HOME IS ESSENTIALY AN IDEA WE CARRY ROUND WITH US, REDEFINING AT EVERY INSTANT. It has less and less to do with a piece of soil, and more and more to do with what  might be called a piece of soul. Home, these days, is less a matter of where you sleep, than of where you stand.
    In my case, home is the Graham Greene novel I usually pack inside my carry-on. It is the Van Morrison song I carry in my head. It is the picture of my sweetheart I have with me everywhere, the memory of my oldest friends, the values and assumptions by which I guide my life, even the English language. Most of all it may be the memories of Alice Springs or Cuba or Tibet that I carry with me to my homes in England or California or Japan.
    I’d always thought that home was something I supported, more than the other way round, when, one day, this acquired a literal truth. I was sitting in my parents’ home in California, where we kept all the things from our wanderings, when I saw a distant line of orange in the hills. I went downstairs to call the fire department and when I came up again, it was to see 20-metre high flames around our picture windows. I jumped into a car to escape, but there was nowhere for me to go. For three long hours I watched the wildfire pick apart my home and reduce everything I grew up with - my childhood toys, my favourite books and photos - to ash. The next day, if someone had asked me what ’home’ was, I couldn’t point any physical construction; home would have to be something invisible, which was always inside me.
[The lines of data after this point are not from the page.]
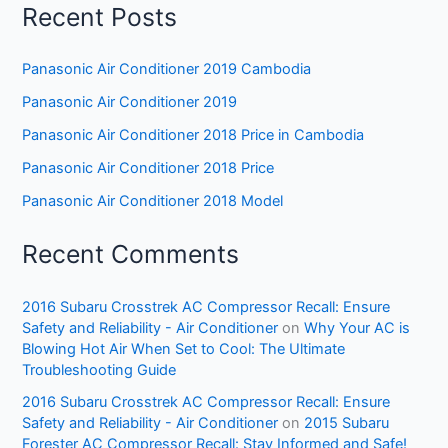
Recent Posts
Panasonic Air Conditioner 2019 Cambodia
Panasonic Air Conditioner 2019
Panasonic Air Conditioner 2018 Price in Cambodia
Panasonic Air Conditioner 2018 Price
Panasonic Air Conditioner 2018 Model
Recent Comments
2016 Subaru Crosstrek AC Compressor Recall: Ensure
Safety and Reliability - Air Conditioner
on
Why Your AC is
Blowing Hot Air When Set to Cool: The Ultimate
Troubleshooting Guide
2016 Subaru Crosstrek AC Compressor Recall: Ensure
Safety and Reliability - Air Conditioner
on
2015 Subaru
Forester AC Compressor Recall: Stay Informed and Safe!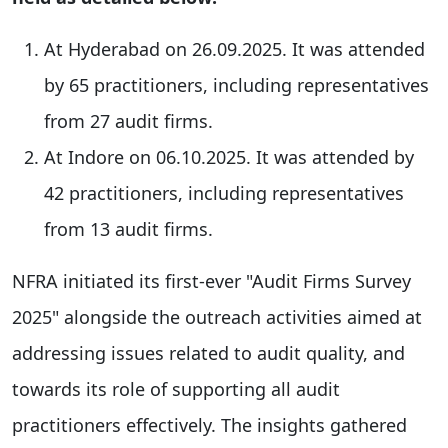
At Hyderabad on 26.09.2025. It was attended
by 65 practitioners, including representatives
from 27 audit firms.
At Indore on 06.10.2025. It was attended by
42 practitioners, including representatives
from 13 audit firms.
NFRA initiated its first-ever "Audit Firms Survey
2025" alongside the outreach activities aimed at
addressing issues related to audit quality, and
towards its role of supporting all audit
practitioners effectively. The insights gathered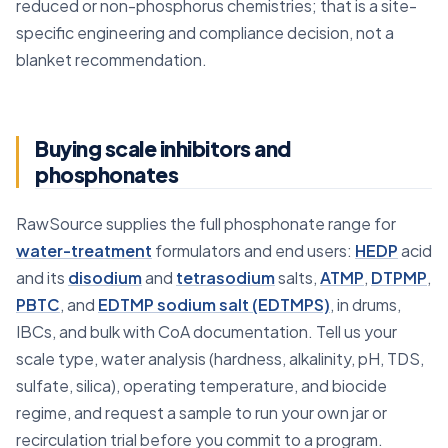
reduced or non-phosphorus chemistries; that is a site-
specific engineering and compliance decision, not a
blanket recommendation.
Buying scale inhibitors and
phosphonates
RawSource supplies the full phosphonate range for
water-treatment
formulators and end users:
HEDP
acid
and its
disodium
and
tetrasodium
salts,
ATMP
,
DTPMP
,
PBTC
, and
EDTMP sodium salt (EDTMPS)
, in drums,
IBCs, and bulk with CoA documentation. Tell us your
scale type, water analysis (hardness, alkalinity, pH, TDS,
sulfate, silica), operating temperature, and biocide
regime, and request a sample to run your own jar or
recirculation trial before you commit to a program.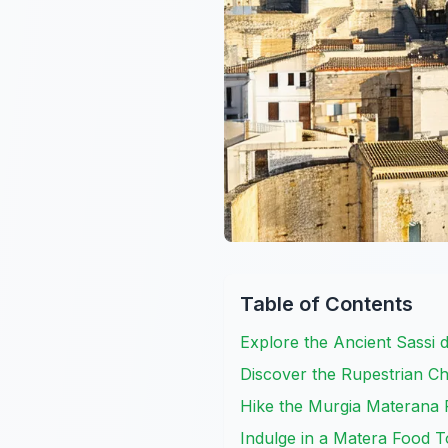
Table of Contents
Explore the Ancient Sassi 
Discover the Rupestrian C
Hike the Murgia Materana 
Indulge in a Matera Food T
These days, friends often say, there’s hardly any point in leaving home. Everywhere you go, you will find the same McDonald’s, Starbucks and Shakira videos. All the world is a suburb of the same pop-cultural metropolis, and globalism has made places less distinct.
    That has never been my experience. When I go to a McDonald’s down the street from me in Japan, it is to find Tsukimi (or ‘Moon-Viewing’) Burgers on the menu, and demure young women in Armani and Dior sipping ‘Corn Potage Soup’; the cashiers cradle my palm gently as they hand my change. Then I go to a McDonald’s in my parents’ India, near Connaught Circus in Delhi, and much of the menu is vegetarian, the smell of cardamon tea is everywhere, and everything is raucous, crowded and intense as in the streets around us. Then, sometimes, I find myself in La Paz, Bolivia, and there a McDonald’s along the Prado is such a status symbol that an armed guard stands outsider the entrance, a Seiko watch sits in a display case inside and the prices are much higher than in the chic French cafe next door.
    All the world may be drawing on the same pool of global symbols and goods these days, but each country translates them into its own context and culture and so makes them in some way new. If, 100 years ago, Britain and American were said to be two countries separated by a common language, now the whole world is 200 cultures divided by a commom frame of reference.

And yet, my friends go on, these days you can access the wonders of the world without leaving your living room. You can see parts of Western Tibet or the Antartic on  your iPhone that would be very hard to see in life, and you can talk face-to-face to a college friend sitting on a Thai island thanks to Skype.
    So why not savour others cultures in the greater comfort of your home? When my grandparents were growing up, they could not dream of meeting someone from Guatemala or Nigeria, let alone of sitting in their kitchens and travelling through Siberia on a screen.
    YET TRAVEL IS EVER MORE IMPORTANT PRECISELY BECAUSE IT CHANGES AND CHALLENGES OUR SENSE OF HOME.
    One week this summer, my Japanese wife and I left my mother’s home to visit Oxford, England; I wanted to show Hiroko the place where I’d been born and my primary school, the streets I played along, the buildings where I’d studied. Britain itself looks wonderfully like a foreign country now that’s flooded with people from Jamaica, Pakistan and Europe, making for better food, fresher music, more exotic couples and a greater sense of vibrancy. Three days after leaving London, I had to visit Shanghai, for my work, and found myself, like a country bumpkin, driving along blue-lit elevated freeways, and among 7,000 skyscrapers - each, it seemed, with its own dazzling light display. In the days I had free, I walked around a traditional water-village near Suzhou and got up at dawn to wonder through the gardens and among the lakes of Hangzhou.
    When I got back to the home I’ve chosen in Japan, it was with newly sharpened childhood memories from Oxford, the long blue horizons of California and the 23rd-century light shows of Shanghai to bring into our tiny flat. I could see how much the old Japanese capital around me had taken from ancient China, and how much modern China copied the subway systems and museum tickets of new Japan. I could understand why my Japanese friends long for the open spaces of California, and why my Californian friends covet the order and stillness of Japan. I could even register how much Japan resembles England, in its scale and ways, though for me with exotic characters. THE CHALLENGE - AND IT IS THE BEAUTY - OF THE NEW MILLENIUM IS THAT OUR SENSE OF HOME, OUR SENSE OF ABROAD, ARE MORE AND MORE IN PERMANENT ROTATION. For some of us, if we’re lucky, the whole world can begin to feel like home."